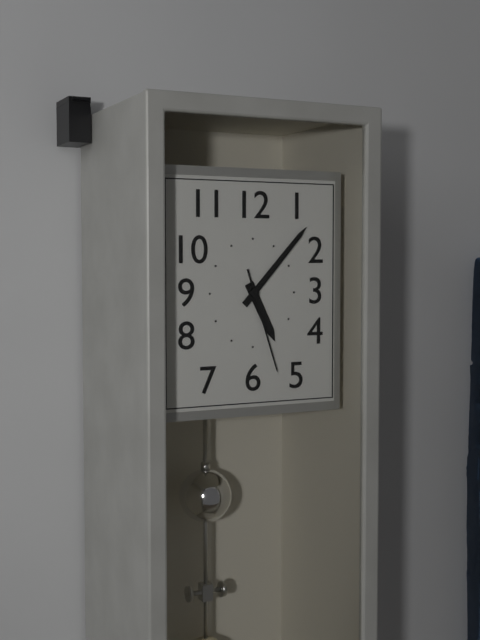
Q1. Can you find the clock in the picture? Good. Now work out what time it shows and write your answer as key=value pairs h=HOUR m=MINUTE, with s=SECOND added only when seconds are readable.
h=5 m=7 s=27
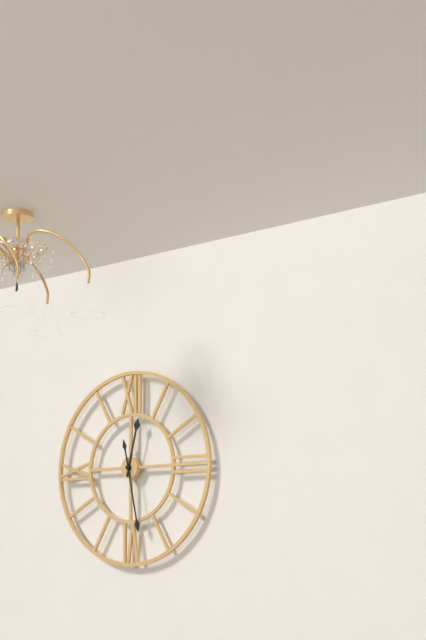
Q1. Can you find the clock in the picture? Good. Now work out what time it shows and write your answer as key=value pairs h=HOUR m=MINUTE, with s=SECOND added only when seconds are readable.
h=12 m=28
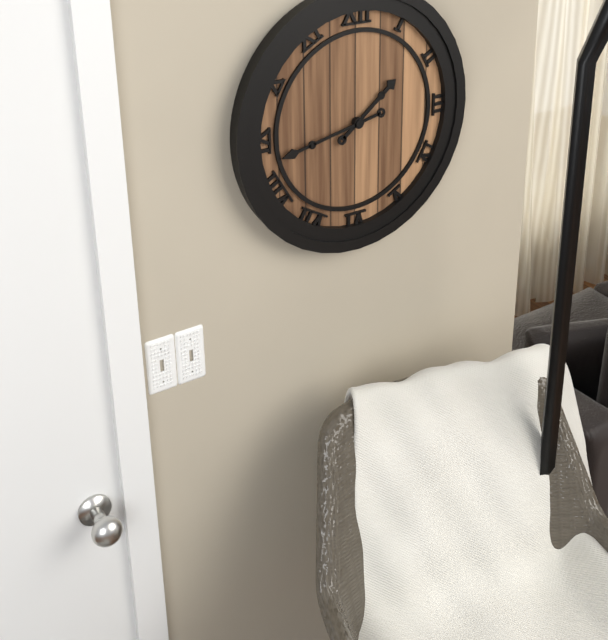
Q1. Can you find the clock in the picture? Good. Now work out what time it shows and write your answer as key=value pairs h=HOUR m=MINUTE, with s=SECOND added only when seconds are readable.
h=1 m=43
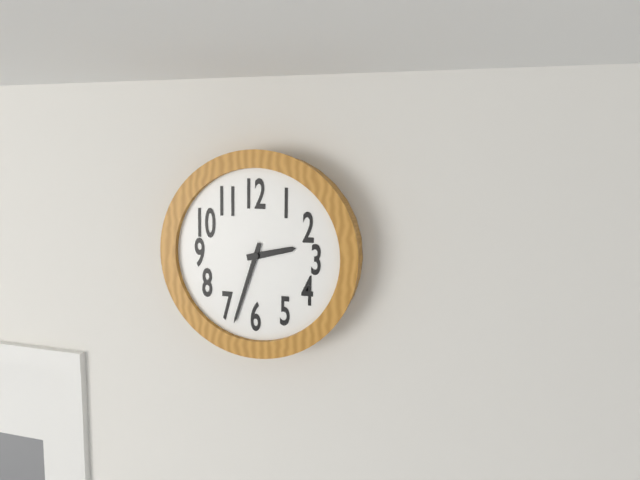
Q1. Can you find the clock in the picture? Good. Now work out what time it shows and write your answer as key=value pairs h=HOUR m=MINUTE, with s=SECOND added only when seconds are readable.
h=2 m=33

• Directions for this task
Copy every line of the material above except the pictures, changing each "clock" to "watch" and leaving everything else as it is.

• Complete output
Q1. Can you find the watch in the picture? Good. Now work out what time it shows and write your answer as key=value pairs h=HOUR m=MINUTE, with s=SECOND added only when seconds are readable.
h=5 m=7 s=27
Q1. Can you find the watch in the picture? Good. Now work out what time it shows and write your answer as key=value pairs h=HOUR m=MINUTE, with s=SECOND added only when seconds are readable.
h=12 m=28
Q1. Can you find the watch in the picture? Good. Now work out what time it shows and write your answer as key=value pairs h=HOUR m=MINUTE, with s=SECOND added only when seconds are readable.
h=1 m=43
Q1. Can you find the watch in the picture? Good. Now work out what time it shows and write your answer as key=value pairs h=HOUR m=MINUTE, with s=SECOND added only when seconds are readable.
h=2 m=33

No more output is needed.